An analysis done on a disassembled iPhone by an independent lab in the UK found toxic brominated compounds and hazardous PVC (polyvinyl chloride) in multiple components of the handsets. Bromine, a chemical used in fire-retardant compounds, was present in more than half the 18 samples taken, Greenpeace claimed, while toxic phthalates made up 1.5 per cent of the earbud cables PVC coating.
In no instances, however, did any of the tested iPhone components -- which included the four circuit boards, the battery casing and the internal case -- appear to violate European Union regulations, Greenpeace acknowledged.
Even so, the discovery of bromine and PVC raised the group's ire, in part because other mobile phone makers have eliminated the chemical and the hard-to-recycle plastic. Nokia's handsets, for example, are PVC-free, said Greenpeace, while Motorola and Sony Ericsson have bromine-free models on the market.
"Apple is far from leading the way for a green electronics industry as competitors, like Nokia, already sell mobile phones free of PVC," said Zeina Alhajj, Greenpeace toxics campaigner, in a statement Monday. Greenpeace called on Apple to sell a revamped iPhone that would be at least as green as competitors' handsets.
The group also knocked Apple for not offering a global take-back recycling policy to match those of Nokia and Sony Ericsson, and asked what would happen to the several million iPhones that Apple plans to sell in its first year.
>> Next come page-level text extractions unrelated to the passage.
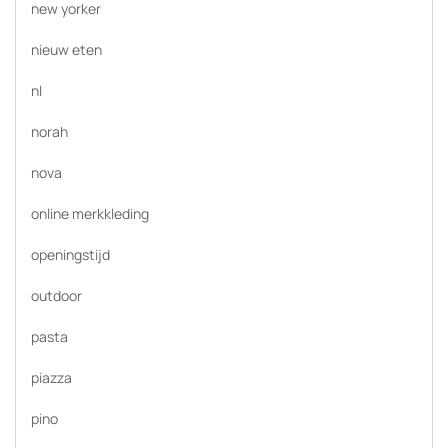
new yorker
nieuw eten
nl
norah
nova
online merkkleding
openingstijd
outdoor
pasta
piazza
pino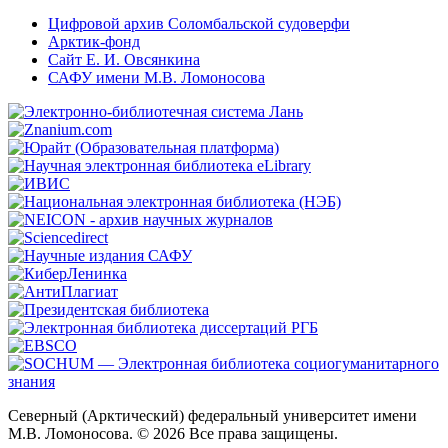
Цифровой архив Соломбальской судоверфи
Арктик-фонд
Сайт Е. И. Овсянкина
САФУ имени М.В. Ломоносова
Северный (Арктический) федеральный университет имени
М.В. Ломоносова. © 2026 Все права защищены.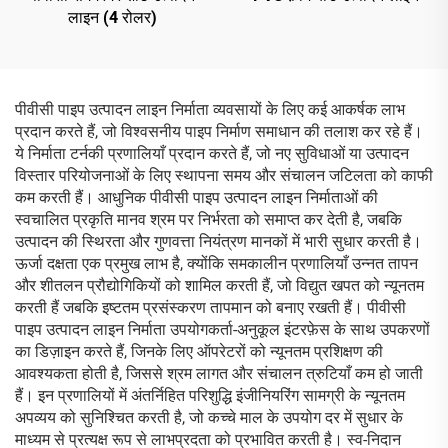
लाइन (4 रोलर)
पीवीसी पाइप उत्पादन लाइन निर्माता व्यवसायों के लिए कई आकर्षक लाभ
प्रदान करते हैं, जो विश्वसनीय पाइप निर्माण समाधान की तलाश कर रहे हैं।
ये निर्माता टर्नकी प्रणालियाँ प्रदान करते हैं, जो नए सुविधाओं या उत्पादन
विस्तार परियोजनाओं के लिए स्थापना समय और संचालन जटिलता को काफी
कम करती हैं। आधुनिक पीवीसी पाइप उत्पादन लाइन निर्माताओं की
स्वचालित प्रकृति मानव श्रम पर निर्भरता को समाप्त कर देती है, जबकि
उत्पादन की स्थिरता और गुणवत्ता नियंत्रण मानकों में भारी सुधार करती है।
ऊर्जा दक्षता एक प्रमुख लाभ है, क्योंकि समकालीन प्रणालियाँ उन्नत तापन
और शीतलन प्रौद्योगिकियों को शामिल करती हैं, जो विद्युत खपत को न्यूनतम
करती हैं जबकि इष्टतम प्रसंस्करण तापमान को बनाए रखती हैं। पीवीसी
पाइप उत्पादन लाइन निर्माता उपयोगकर्ता-अनुकूल इंटरफ़ेस के साथ उपकरणों
का डिज़ाइन करते हैं, जिनके लिए ऑपरेटरों को न्यूनतम प्रशिक्षण की
आवश्यकता होती है, जिससे श्रम लागत और संचालन त्रुटियाँ कम हो जाती
हैं। इन प्रणालियों में अंतर्निहित परिशुद्धि इंजीनियरिंग सामग्री के न्यूनतम
अपव्यय को सुनिश्चित करती है, जो कच्चे माल के उपयोग दर में सुधार के
माध्यम से प्रत्यक्ष रूप से लाभप्रदता को प्रभावित करती है। स्व-निदान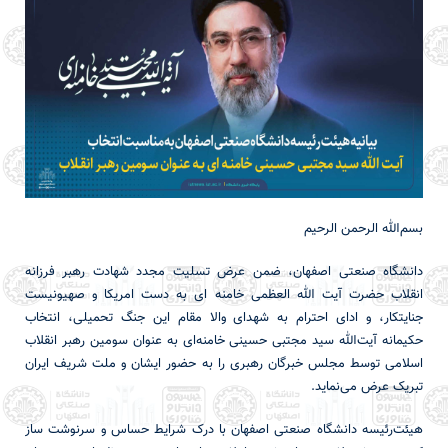
بسم‌الله الرحمن الرحیم
دانشگاه صنعتی اصفهان، ضمن عرض تسلیت مجدد شهادت رهبر فرزانه
انقلاب حضرت آیت الله العظمی خامنه ای به دست امریکا و صهیونیست
جنایتکار، و ادای احترام به شهدای والا مقام این جنگ تحمیلی، انتخاب
حکیمانه آیت‌الله سید مجتبی حسینی خامنه‌ای به عنوان سومین رهبر انقلاب
اسلامی توسط مجلس خبرگان رهبری را به حضور ایشان و ملت شریف ایران
تبریک عرض می‌نماید.
هیئت‌رئیسه دانشگاه صنعتی اصفهان با درک شرایط حساس و سرنوشت ساز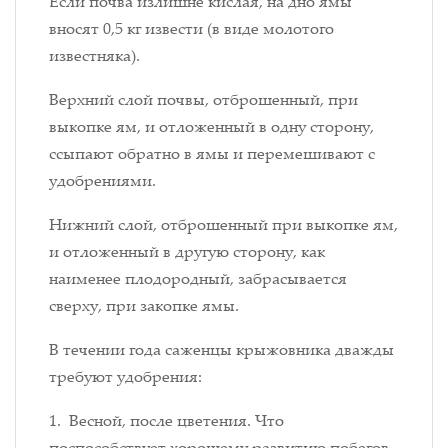
Если почва излишне кислая, на дно ямы
вносят 0,5 кг извести (в виде молотого
известняка).
Верхний слой почвы, отброшенный, при
выкопке ям, и отложенный в одну сторону,
ссыпают обратно в ямы и перемешивают с
удобрениями.
Нижний слой, отброшенный при выкопке ям,
и отложенный в другую сторону, как
наименее плодородный, забрасывается
сверху, при закопке ямы.
В течении года саженцы крыжовника дважды
требуют удобрения:
1. Весной, после цветения. Что
поспособствует хорошему развитию побегов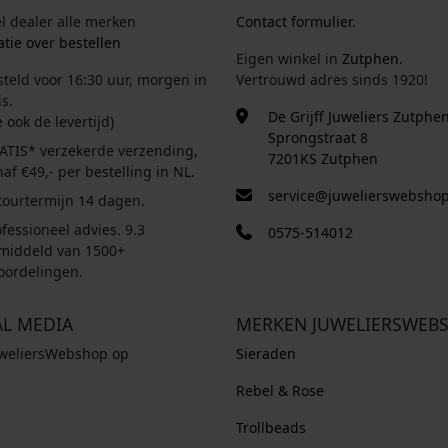
el dealer alle merken
Contact formulier.
tie over bestellen
Eigen winkel in
Zutphen
.
steld voor 16:30 uur, morgen in
Vertrouwd adres sinds 1920!
s.
De Grijff Juweliers Zutphe
e ook de levertijd)
Sprongstraat 8
ATIS* verzekerde verzending,
7201KS Zutphen
af €49,- per bestelling in NL.
service@juwelierswebshop
tourtermijn 14 dagen.
fessioneel advies. 9.3
0575-514012
middeld van 1500+
oordelingen.
AL MEDIA
MERKEN JUWELIERSWEB
uweliersWebshop op
Sieraden
Rebel & Rose
Trollbeads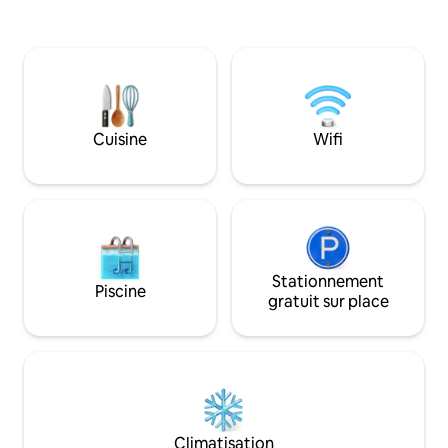
dortoir dispose de salles de bain
tentes confortables
partagées. Un casier personnel est
superposés confo
fourni avec le lit. ATTENTION : La
situés dans le qua
location de linge de maison et de
de Nørrebro multi
serviettes n'est pas incluse dans votre
pourrez profiter 
séjour, mais nous avons ce qu'il vous
locale authentique
faut. Vous pouvez louer du linge de lit et
des cafés confort
des serviettes à l'arrivée. La location de
Cuisine
Wifi
verts et des resta
casier est incluse dans le tarif. Vous
tout, de la nourrit
pouvez apporter votre propre linge de lit
gamme aux délici
ou sac de couchage et serviette.
Stationnement
Piscine
gratuit sur place
Climatisation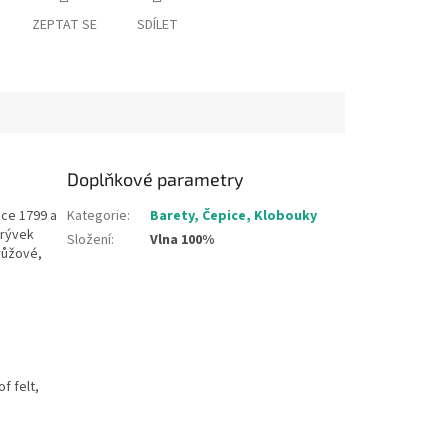
ZEPTAT SE
SDÍLET
Doplňkové parametry
oce 1799 a
Kategorie
:
Barety, Čepice, Klobouky
krývek
Složení
:
Vlna 100%
růžové,
f felt,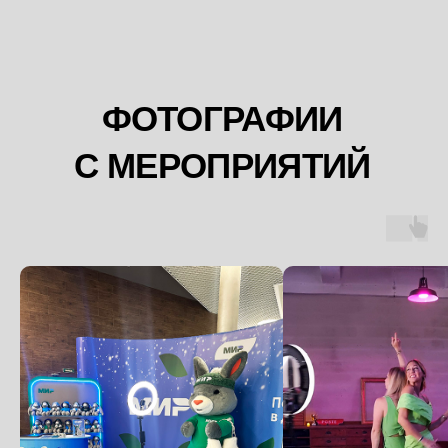
Нейрофотобудка
Неоновая стена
Apple, however, accepts any cell phone, the iPhone included, in its free recycling program, which prints out a pre-paid mailing label or sends a pre-paid mailer to customers who fill out an online form.
In its most recent "green" ranking of major consumer electronics and computer companies, Nokia and Sony Ericsson topped the list last month at No. 1 and No. 2, respectively, with corresponding scores of 8.0 and 7.7 out of a possible 10. Motorola, with, 6.7, took ninth. Apple, meanwhile, held 12th with a score of 5.3. Only one company, Panasonic, scored lower.
Greenpeace has not been shy about criticizing Apple. Last year, it singled out the Cupertino, Calif. company with a "Green My Apple" public relations campaign meant to pressure Apple to make changes. This spring, it put Apple as dead last among the 14 companies it tracked. A month later, Apple CEO Steve Jobs fired back with an open letter defending the company and promising future progress. Among the latter: Apple pledged to eliminate PVC and bromine-based flame retardants in its products by the end of 2008.
Back in May, Jobs said: "In many cases Apple is ahead of, or will soon be ahead of, most of its competitors in these areas."
Based on the iPhone, Greenpeace disagreed. "Steve Jobs has missed the call on making the iPhone his first step towards greening Apple's products," Alhajj said.
Apple did not respond to a request for comment.
The lab analysis of the iPhone can be found on the Greenpeace Web site.